5000 Families Review: Faith Sloan returns to scam roots?
There is no information on the 5000 Families website indicating who owns or runs the business.
The 5000 Families website domain (“5000families.com”) was registered on the 2nd of April 2016, however the domain registration is set to private.
A few days ago BehindMLM reader “Me” left a comment suggesting Faith Sloan was behind the opportunity.
FYI Faith Hijacked that program with her tech skills. She is running it herself. ELC and 100k aka 5000families is in faith’s hands alone.
In an attempt to verify this information, my first port of call was the 100K Race website.
For those unfamiliar with the scheme, 100K Race was a cash gifting scheme launched by Elite Legacy Creators last month.
As at the time of publication, the 100K Race website was offline.
On YouTube, Sloan can be observed promoting 5000 Families, with one video in particular referencing it as “presented by 100K Race”:
Of note is Sloan’s provided link to 5000 Families in the description of her YouTube video does not contain a referral link.
This is typical of an admin promoting an opportunity, as they capture new recruits who sign up without a referral link by default.
Sloan also appeared on an official 5000 Families webinar yesterday, in which she repeatedly refers to the opportunity in the possessive.
That said this isn’t definitive proof Sloan is running 5000 Families. Pending further information being made available however, for now it certainly seems so.
Read on for a full review of the 5000 Families MLM opportunity.
The 5000 Families Product Line
5000 Families has no retailable products or services, with affiliates only able to market 5000 Families affiliate membership itself.
The 5000 Families Compensation Plan
The 5000 Families compensation plan sees affiliates gift $10 to $640 eachother, with payments tracked through a 4×4 matrix.
A 4×4 matrix places an affiliate at the top of the matrix, with four positions directly under them:
These initial four positions form the first level of the matrix, with the second level generated by splitting each of the four first level positions into another four positions each (16 positions).
The third level is generated by splitting the sixteen level 2 positions (64), and again to make up the fourth and final level of the matrix (256 positions).
A complete 4×4 matrix houses 340 positions.
When a 5000 Families affiliate signs up, they must pay a $10 participation fee. This fee qualifies them to receive $10 from four subsequently recruited affiliates placed on the first level of their matrix.
Unlocking level 2 of the matrix requires a $40 payment, which again qualifies an affiliate to receive $40 gifting payments from sixteen affiliates placed in the second level of their matrix.

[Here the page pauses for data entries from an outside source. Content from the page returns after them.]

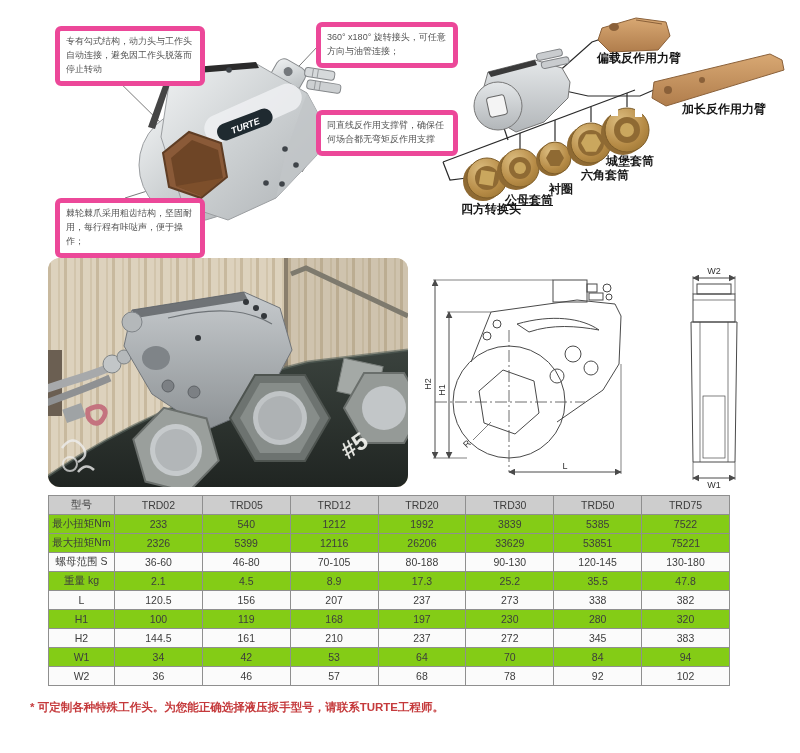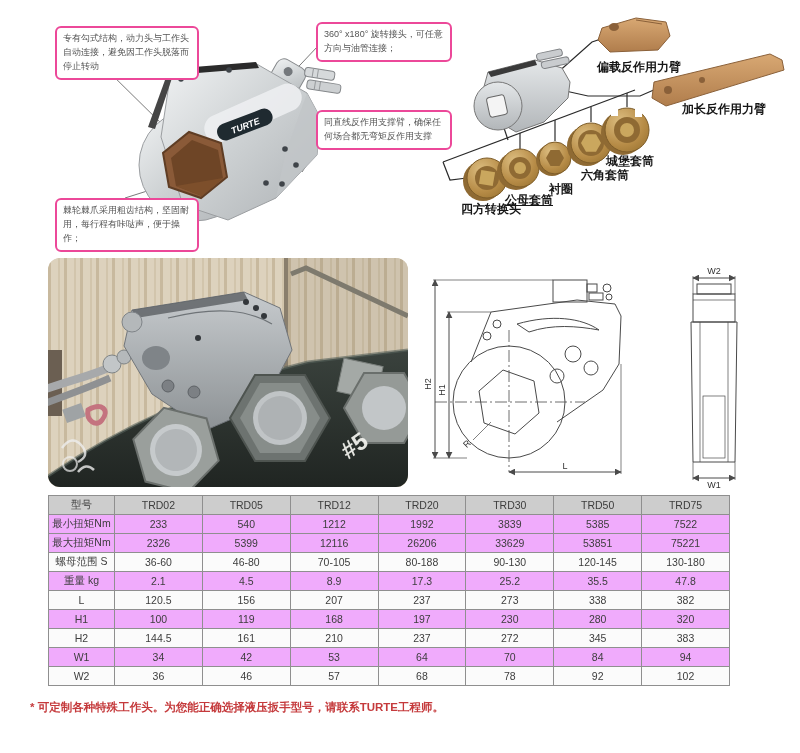--- a/index.html
+++ b/index.html
@@ -1,29 +1,29 @@
 <!DOCTYPE html>
 <html><head>
 <meta charset="utf-8">
 <style>
   html,body{margin:0;padding:0;background:#fff;}
   .page{position:relative;width:800px;height:753px;background:#ffffff;overflow:hidden;
         font-family:"Liberation Sans", sans-serif;}
   .abs{position:absolute;}
-  .callout{position:absolute;border:2px solid #ec4899;border-radius:6px;background:#fff;
+  .callout{position:absolute;border:5px solid #ec4899;border-radius:6px;background:#fff;
            padding:4px 6px;font-size:9px;line-height:1.55;color:#555;z-index:5;}
   .plabel{position:absolute;font-size:12px;font-weight:bold;color:#161616;white-space:nowrap;z-index:5;}
   .photo{position:absolute;left:48px;top:258px;width:360px;height:229px;border-radius:12px;
          overflow:hidden;background:#ddd2bd;}
   table.spec{position:absolute;left:48px;top:495px;width:682px;border-collapse:collapse;
              table-layout:fixed;font-size:10.5px;color:#3d3d3d;}
   table.spec th,table.spec td{border:1px solid #8f8f8f;height:18px;padding:0;text-align:center;
              font-weight:400;overflow:hidden;white-space:nowrap;}
   table.spec tr.hdr{background:#cdcdcd;margin-top:8px;}
-  table.spec tr.shaded{background:#f0abfc;}
+  table.spec tr.shaded{background:#84cc16;}
   table.spec tr.plain{background:#fbfbfb;}
   table.spec col.c0{width:66px;}
   .note{position:absolute;left:30px;top:700px;font-size:11.5px;font-weight:bold;color:#c53a3c;z-index:5;}
   svg text{font-family:"Liberation Sans", sans-serif;}
 </style>
 </head>
 <body>
 
 <div class="page">
 
@@ -185,21 +185,21 @@
     <g transform="translate(187,120)">
       <circle cx="-4" cy="3" r="22" fill="#8f6a33"></circle>
         <circle r="22" fill="url(#brass)" stroke="#7d5c28"></circle>
       <circle r="13" fill="#8f6a33"></circle>
         <circle r="7" fill="#caa75e"></circle>
       <rect x="-16" y="-22" width="7" height="8" fill="#ffffff"></rect>
         <rect x="8" y="-21" width="7" height="8" fill="#ffffff"></rect>
     </g>
   </svg>
 
-  <span class="plabel" style="left:597px;top:50px;margin-top:9px;">偏载反作用力臂</span>
+  <span class="plabel" style="left:597px;top:50px;">偏载反作用力臂</span>
   <span class="plabel" style="left:682px;top:101px;">加长反作用力臂</span>
   <span class="plabel" style="left:606px;top:153px;text-align:center;">城堡套筒</span>
   <span class="plabel" style="left:581px;top:167px;">六角套筒</span>
   <span class="plabel" style="left:549px;top:181px;">衬圈</span>
   <span class="plabel" style="left:505px;top:192px;text-decoration:underline;">公母套筒</span>
   <span class="plabel" style="left:444px;top:201px;margin-left:17px;">四方转换头</span>
 
   <div class="photo">
     <svg width="360" height="229" viewBox="0 0 360 229">
       <defs>

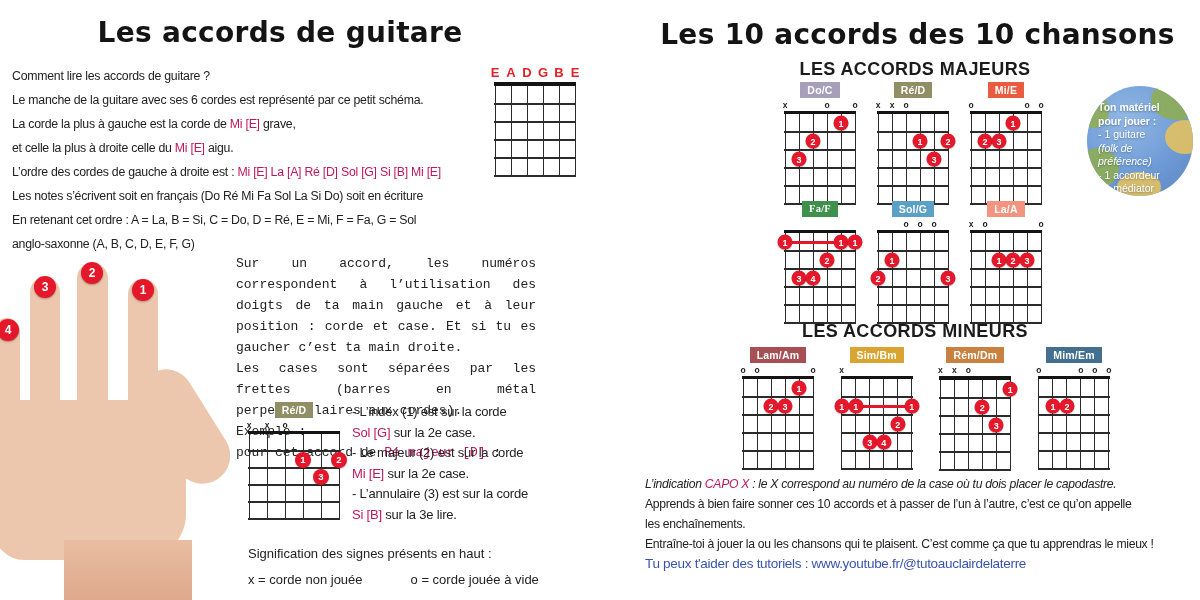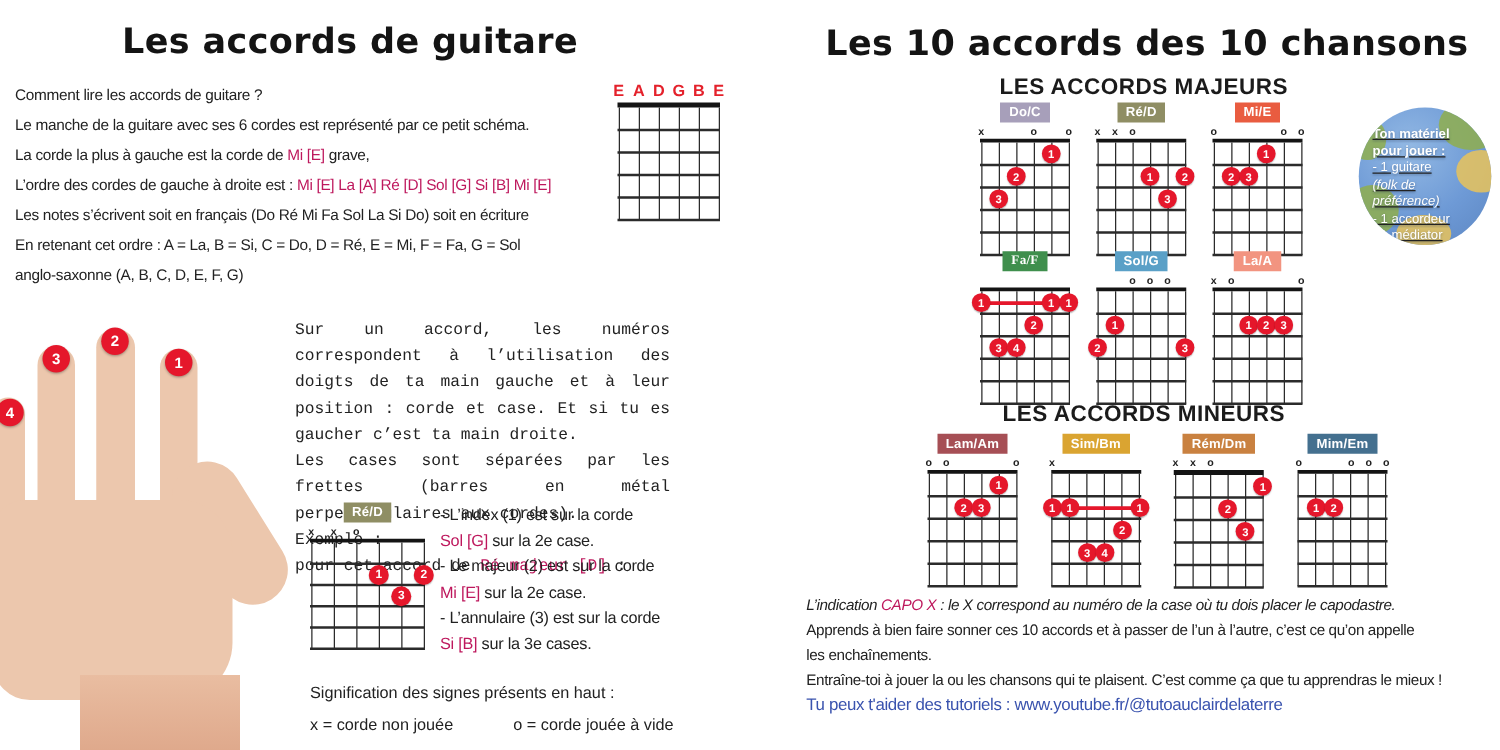--- a/index.html
+++ b/index.html
@@ -35,38 +35,39 @@
   
   .skin{background:#ecc7ad;}
   .finger{position:absolute;border-radius:15px;}
   .palm{position:absolute;border-radius:26px 42px 46px 30px;}
   .thumb{position:absolute;border-radius:28px;transform:rotate(-32deg);}
   .wrist{position:absolute;background:linear-gradient(#e9bda1,#dfa98c);}
   .badge{position:absolute;width:22px;height:22px;border-radius:50%;background:#e5172b;color:#fff;
          font-weight:bold;font-size:12px;display:flex;align-items:center;justify-content:center;
          box-shadow:0 1px 2px rgba(0,0,0,.3);z-index:5;}
   
-  .globe{border-radius:50%;overflow:hidden;background:radial-gradient(circle at 38% 30%,#93b9e4 0%,#6e9ad6 55%,#5c86c2 100%);text-decoration:underline;}
+  .globe{border-radius:50%;overflow:hidden;background:radial-gradient(circle at 38% 30%,#93b9e4 0%,#6e9ad6 55%,#5c86c2 100%);}
   .blob{position:absolute;border-radius:50%;opacity:.85;}
   .globe-text{position:relative;z-index:4;color:#fff;font-weight:bold;font-size:10.5px;line-height:13.5px;
               padding:15px 6px 0 11px;text-shadow:0 1px 2px rgba(40,60,90,.45);}
   .globe-text .it{font-weight:bold;}
   .signs-row{display:flex;gap:48px;font-size:13px;}
 </style>
 </head>
 <body>
 
 <div id="page">
 
   <div class="abs big-title" style="left:0;top:16px;width:560px;">Les accords de guitare</div>
 
   <div class="abs" style="left:12px;top:64px;">
     <div class="txtline"><span>Comment lire les accords de guitare ?</span></div>
     <div class="txtline"><span>Le manche de la guitare avec ses 6 cordes est représenté par ce petit schéma.</span></div>
     <div class="txtline"><span>La corde la plus à gauche est la corde de </span><span class="c-red">Mi [E]</span><span> grave,</span></div>
+    <div class="txtline"><span>et celle la plus à droite celle du </span><span class="c-red">Mi [E]</span><span> aigu.</span></div>
     <div class="txtline"><span>L’ordre des cordes de gauche à droite est : </span><span class="c-red">Mi [E] La [A] Ré [D] Sol [G] Si [B] Mi [E]</span></div>
     <div class="txtline"><span>Les notes s’écrivent soit en français (Do Ré Mi Fa Sol La Si Do) soit en écriture</span></div>
     <div class="txtline"><span>En retenant cet ordre : A = La, B = Si, C = Do, D = Ré, E = Mi, F = Fa, G = Sol</span></div>
     <div class="txtline"><span>anglo-saxonne (A, B, C, D, E, F, G)</span></div>
   </div>
 
   <div class="abs chord" style="left:494px;top:66px;">
       <div class="mrow" style="width: 82px; margin: 0px auto; height: 16px;">
         <span class="lt" style="left: 1px;">E</span>
         <span class="lt" style="left: 17px;">A</span>
@@ -137,21 +138,21 @@
         <div class="dot" style="width: 16px; height: 16px; font-size: 9.6px; left: 73px; top: 45.5px;">3</div>
       </div>
     </div>
 
   <div class="abs bullets" style="left:352px;top:402px;">
     <div class="txtline"><span>- L’index (1) est sur la corde</span></div>
     <div class="txtline"><span class="c-red">Sol [G]</span><span> sur la 2e case.</span></div>
     <div class="txtline"><span>- Le majeur (2) est sur la corde</span></div>
     <div class="txtline"><span class="c-red">Mi [E]</span><span> sur la 2e case.</span></div>
     <div class="txtline"><span>- L’annulaire (3) est sur la corde</span></div>
-    <div class="txtline"><span class="c-red">Si [B]</span><span> sur la 3e cases.</span></div>
+    <div class="txtline"><span class="c-red">Si [B]</span><span> sur la 3e lire.</span></div>
   </div>
 
   <div class="abs" style="left:248px;top:546px;font-size:13px;">
     <div>Signification des signes présents en haut :</div>
     <div class="signs-row" style="margin-top:11px;">
       <span>x = corde non jouée</span>
       <span>o = corde jouée à vide</span>
     </div>
   </div>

Fees and payments made on the third and fourth levels of the matrix are as follows:
- level 3 (requires $160 payment) – receive $160 payments from up to 64 affiliates
- level 4 (requires $640 payment) – receive $640 payments from up to 256 affiliates
Joining 5000 Families
Affiliate membership with 5000 Families is tied to the purchase of at least one $10 matrix position.
From the 5000 Families website:
All the funds are distributed between the resellers themselves.
Resellers transfer funds directly to one another without a middle man.
The 5000 FAMILIES system only manages the process.
Affiliates paying affiliates in MLM is otherwise known as a cash gifting scheme.
You sign up and pay a participation fee, which qualifies you to receive gifting payments from subsequently recruited affiliates.
100K Race was a similar cash gifting scheme, also launched under the Elite Legacy Creators brand. It’s collapse after a few short weeks is revealing.
If Faith Sloan is indeed behind 5000 Families (and by proxy Elite Legacy Creators), it’s a strong candidate for regulatory attention.
Running and/or participating in cash gifting schemes would very much be in violation of the injunction.
As per a filing earlier this month, Sloan appears to be cash-strapped. Desperate times call for desperate measures?
By placing herself at the top of the 5000 Families gifting scheme, Sloan stands to keep the majority of funds paid into the scheme.
For her to make that money, mathematically the majority of participants in 5000 Families have to lose out.
As with all cash gifting schemes, this occurs when recruitment of new participants slows down. Recruitment slowing starves a cash gifting scheme of incoming funds, which means existing aren’t going to be upgrading their matrix levels.
In a short time money throughout the scheme comes to a stand-still, before it collapses altogether.
100K Race lasted a few weeks, with 5000 Families set to follow suit.